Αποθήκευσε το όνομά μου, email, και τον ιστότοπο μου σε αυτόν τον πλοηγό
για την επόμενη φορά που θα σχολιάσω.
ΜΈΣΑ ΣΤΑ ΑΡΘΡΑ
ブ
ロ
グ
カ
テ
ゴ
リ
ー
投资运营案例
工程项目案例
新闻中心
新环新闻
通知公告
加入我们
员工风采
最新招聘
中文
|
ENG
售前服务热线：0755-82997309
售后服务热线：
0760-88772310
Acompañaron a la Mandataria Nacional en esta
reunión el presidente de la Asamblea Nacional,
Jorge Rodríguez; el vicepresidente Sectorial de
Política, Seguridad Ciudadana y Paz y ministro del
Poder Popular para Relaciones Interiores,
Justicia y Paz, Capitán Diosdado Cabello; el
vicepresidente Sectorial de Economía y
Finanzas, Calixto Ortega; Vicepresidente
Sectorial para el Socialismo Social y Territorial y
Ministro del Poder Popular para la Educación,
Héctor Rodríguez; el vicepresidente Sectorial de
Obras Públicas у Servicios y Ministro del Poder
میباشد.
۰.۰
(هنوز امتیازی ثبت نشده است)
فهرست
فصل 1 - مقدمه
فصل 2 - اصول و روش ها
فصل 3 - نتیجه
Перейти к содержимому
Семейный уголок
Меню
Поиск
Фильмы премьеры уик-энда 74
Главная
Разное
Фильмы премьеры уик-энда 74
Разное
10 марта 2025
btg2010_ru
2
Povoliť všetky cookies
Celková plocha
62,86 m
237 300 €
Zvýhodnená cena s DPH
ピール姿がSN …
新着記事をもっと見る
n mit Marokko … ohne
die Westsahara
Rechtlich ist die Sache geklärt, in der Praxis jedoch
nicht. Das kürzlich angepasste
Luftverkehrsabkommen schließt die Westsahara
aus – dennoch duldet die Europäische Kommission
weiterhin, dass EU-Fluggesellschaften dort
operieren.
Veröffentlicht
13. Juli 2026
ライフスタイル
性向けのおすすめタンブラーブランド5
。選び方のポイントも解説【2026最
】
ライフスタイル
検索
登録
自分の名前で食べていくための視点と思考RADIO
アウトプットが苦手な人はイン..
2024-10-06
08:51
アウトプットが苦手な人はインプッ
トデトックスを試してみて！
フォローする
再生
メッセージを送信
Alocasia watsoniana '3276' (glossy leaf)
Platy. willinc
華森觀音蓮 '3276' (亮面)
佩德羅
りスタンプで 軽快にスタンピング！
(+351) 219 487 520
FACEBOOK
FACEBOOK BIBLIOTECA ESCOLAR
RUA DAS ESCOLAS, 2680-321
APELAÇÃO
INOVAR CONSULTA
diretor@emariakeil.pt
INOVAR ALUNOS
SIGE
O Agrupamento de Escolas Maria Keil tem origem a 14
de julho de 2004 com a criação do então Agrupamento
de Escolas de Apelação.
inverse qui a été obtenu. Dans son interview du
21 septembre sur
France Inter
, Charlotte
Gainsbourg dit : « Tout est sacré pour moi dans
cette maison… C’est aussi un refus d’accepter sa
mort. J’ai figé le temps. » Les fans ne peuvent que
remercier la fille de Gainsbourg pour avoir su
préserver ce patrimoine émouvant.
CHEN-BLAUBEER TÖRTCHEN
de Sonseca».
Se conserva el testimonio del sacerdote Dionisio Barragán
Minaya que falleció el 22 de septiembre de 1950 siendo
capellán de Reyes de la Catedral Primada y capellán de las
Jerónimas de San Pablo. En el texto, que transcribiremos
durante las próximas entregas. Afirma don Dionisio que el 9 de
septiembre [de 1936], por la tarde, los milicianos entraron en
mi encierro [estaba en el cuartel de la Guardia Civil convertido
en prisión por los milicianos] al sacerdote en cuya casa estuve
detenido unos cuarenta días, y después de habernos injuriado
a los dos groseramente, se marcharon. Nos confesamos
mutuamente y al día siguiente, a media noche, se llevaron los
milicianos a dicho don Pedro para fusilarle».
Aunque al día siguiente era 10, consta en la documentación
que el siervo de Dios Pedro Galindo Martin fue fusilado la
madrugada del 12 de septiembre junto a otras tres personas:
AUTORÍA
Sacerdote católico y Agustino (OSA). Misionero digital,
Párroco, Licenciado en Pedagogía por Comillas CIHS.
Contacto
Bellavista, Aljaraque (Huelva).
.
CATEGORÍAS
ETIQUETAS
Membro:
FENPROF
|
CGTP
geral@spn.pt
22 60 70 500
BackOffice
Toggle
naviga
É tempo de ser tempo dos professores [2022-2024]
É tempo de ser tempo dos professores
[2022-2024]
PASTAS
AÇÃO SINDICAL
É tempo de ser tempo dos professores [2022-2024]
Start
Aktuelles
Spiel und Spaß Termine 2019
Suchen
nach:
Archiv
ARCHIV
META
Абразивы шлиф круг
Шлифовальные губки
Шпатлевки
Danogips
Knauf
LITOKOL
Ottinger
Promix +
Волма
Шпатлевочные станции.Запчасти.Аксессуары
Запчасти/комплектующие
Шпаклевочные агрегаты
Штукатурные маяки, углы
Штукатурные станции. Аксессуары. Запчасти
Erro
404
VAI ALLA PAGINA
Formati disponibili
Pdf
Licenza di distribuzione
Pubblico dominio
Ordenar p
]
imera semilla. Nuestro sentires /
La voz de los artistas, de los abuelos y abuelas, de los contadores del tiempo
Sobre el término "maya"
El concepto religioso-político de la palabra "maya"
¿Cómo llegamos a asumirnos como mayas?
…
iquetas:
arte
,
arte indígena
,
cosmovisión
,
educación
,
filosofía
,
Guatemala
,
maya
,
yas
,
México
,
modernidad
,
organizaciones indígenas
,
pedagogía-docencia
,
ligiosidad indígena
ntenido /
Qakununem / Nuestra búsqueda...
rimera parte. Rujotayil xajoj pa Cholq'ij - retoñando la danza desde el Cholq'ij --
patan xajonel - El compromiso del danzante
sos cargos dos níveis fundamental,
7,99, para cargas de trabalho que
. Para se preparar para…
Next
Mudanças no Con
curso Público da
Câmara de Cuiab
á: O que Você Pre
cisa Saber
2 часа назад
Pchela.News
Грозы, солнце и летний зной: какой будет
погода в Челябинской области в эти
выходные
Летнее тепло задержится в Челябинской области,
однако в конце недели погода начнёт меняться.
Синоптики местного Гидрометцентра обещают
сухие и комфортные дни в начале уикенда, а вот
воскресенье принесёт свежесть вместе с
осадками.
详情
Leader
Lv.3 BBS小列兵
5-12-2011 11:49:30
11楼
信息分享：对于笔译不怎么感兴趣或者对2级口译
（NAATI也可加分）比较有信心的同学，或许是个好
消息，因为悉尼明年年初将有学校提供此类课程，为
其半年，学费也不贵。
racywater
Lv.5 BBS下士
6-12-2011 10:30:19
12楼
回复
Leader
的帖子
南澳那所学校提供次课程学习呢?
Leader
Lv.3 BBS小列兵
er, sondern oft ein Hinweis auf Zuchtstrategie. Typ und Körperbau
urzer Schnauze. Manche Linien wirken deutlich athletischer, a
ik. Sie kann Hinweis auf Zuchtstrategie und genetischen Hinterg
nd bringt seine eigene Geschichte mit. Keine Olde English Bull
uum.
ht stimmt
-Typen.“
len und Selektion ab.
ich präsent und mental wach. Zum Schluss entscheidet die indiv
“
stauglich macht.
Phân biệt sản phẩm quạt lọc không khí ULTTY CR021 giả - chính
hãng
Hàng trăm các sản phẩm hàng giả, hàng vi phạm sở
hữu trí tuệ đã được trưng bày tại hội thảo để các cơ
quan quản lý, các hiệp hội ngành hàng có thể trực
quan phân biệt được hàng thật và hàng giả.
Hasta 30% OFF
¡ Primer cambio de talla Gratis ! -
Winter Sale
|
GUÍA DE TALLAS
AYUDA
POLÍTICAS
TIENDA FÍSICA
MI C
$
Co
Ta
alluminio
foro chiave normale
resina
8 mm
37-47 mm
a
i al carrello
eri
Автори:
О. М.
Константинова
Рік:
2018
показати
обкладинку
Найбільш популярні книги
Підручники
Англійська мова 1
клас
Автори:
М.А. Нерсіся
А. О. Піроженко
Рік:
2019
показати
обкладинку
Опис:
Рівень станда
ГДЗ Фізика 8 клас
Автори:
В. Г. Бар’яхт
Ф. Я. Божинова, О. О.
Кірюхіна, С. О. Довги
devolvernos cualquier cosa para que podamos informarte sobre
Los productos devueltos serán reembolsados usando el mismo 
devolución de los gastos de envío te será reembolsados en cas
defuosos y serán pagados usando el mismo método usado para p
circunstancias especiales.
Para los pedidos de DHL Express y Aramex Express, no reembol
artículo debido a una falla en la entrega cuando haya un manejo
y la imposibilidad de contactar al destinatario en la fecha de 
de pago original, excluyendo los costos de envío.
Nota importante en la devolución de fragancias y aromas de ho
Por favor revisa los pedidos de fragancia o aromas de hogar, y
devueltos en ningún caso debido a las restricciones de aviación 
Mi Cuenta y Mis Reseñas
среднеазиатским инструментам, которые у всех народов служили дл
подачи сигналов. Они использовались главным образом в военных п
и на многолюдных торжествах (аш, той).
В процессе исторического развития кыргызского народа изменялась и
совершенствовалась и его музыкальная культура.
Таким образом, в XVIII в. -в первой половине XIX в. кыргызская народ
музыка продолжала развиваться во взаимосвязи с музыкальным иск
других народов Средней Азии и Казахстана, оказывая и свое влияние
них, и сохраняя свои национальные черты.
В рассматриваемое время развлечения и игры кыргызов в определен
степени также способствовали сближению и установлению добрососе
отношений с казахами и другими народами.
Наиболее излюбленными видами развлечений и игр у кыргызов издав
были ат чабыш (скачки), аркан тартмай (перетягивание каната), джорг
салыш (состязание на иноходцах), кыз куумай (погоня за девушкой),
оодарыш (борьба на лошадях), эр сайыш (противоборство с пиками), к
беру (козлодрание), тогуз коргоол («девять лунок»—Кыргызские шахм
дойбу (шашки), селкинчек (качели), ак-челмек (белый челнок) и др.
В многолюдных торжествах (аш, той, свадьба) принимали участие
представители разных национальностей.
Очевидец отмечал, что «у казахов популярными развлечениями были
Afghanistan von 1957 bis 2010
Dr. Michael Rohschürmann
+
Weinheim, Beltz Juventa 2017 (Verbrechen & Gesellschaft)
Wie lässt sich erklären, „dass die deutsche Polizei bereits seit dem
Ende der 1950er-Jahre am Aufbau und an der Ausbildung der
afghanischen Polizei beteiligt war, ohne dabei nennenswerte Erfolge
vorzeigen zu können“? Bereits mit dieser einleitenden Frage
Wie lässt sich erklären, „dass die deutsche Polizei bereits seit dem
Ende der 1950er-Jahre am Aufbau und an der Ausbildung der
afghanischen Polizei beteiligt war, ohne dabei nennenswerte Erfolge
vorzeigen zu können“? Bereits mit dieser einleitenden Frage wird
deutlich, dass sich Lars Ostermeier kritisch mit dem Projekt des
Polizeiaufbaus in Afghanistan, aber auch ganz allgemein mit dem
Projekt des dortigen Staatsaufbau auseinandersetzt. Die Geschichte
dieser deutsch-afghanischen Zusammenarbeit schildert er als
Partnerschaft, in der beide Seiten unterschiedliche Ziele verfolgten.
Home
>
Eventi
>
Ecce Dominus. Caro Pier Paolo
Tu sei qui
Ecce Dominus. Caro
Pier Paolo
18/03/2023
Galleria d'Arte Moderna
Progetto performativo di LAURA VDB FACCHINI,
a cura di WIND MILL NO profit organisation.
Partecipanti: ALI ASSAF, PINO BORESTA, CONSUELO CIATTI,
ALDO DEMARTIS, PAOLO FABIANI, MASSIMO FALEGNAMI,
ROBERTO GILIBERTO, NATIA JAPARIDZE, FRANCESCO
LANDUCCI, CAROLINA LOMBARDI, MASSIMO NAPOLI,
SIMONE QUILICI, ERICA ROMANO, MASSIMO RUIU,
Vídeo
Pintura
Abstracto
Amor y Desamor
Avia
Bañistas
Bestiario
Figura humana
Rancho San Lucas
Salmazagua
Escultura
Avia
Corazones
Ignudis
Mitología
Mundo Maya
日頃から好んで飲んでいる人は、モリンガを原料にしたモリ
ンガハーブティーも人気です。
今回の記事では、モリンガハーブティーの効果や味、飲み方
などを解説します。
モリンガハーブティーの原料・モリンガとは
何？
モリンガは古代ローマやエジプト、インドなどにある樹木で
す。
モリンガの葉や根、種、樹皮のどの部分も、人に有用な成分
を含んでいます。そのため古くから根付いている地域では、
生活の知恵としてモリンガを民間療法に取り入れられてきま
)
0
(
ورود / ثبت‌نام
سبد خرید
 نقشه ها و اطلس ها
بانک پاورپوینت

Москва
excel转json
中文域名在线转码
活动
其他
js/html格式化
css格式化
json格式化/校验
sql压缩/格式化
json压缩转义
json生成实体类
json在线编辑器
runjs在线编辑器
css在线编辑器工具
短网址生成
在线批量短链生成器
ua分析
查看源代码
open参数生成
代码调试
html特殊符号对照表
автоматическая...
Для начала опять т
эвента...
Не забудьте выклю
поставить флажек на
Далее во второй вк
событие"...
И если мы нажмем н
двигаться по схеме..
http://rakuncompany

--------------------

### Assignment
Out of the data above, transcribe exactly and only the lines starting with the line that has "Por favor revisa" and going on through the line that has "В рассматриваемое время", both included.

### Response
Por favor revisa los pedidos de fragancia o aromas de hogar, y
devueltos en ningún caso debido a las restricciones de aviación 
Mi Cuenta y Mis Reseñas
среднеазиатским инструментам, которые у всех народов служили дл
подачи сигналов. Они использовались главным образом в военных п
и на многолюдных торжествах (аш, той).
В процессе исторического развития кыргызского народа изменялась и
совершенствовалась и его музыкальная культура.
Таким образом, в XVIII в. -в первой половине XIX в. кыргызская народ
музыка продолжала развиваться во взаимосвязи с музыкальным иск
других народов Средней Азии и Казахстана, оказывая и свое влияние
них, и сохраняя свои национальные черты.
В рассматриваемое время развлечения и игры кыргызов в определен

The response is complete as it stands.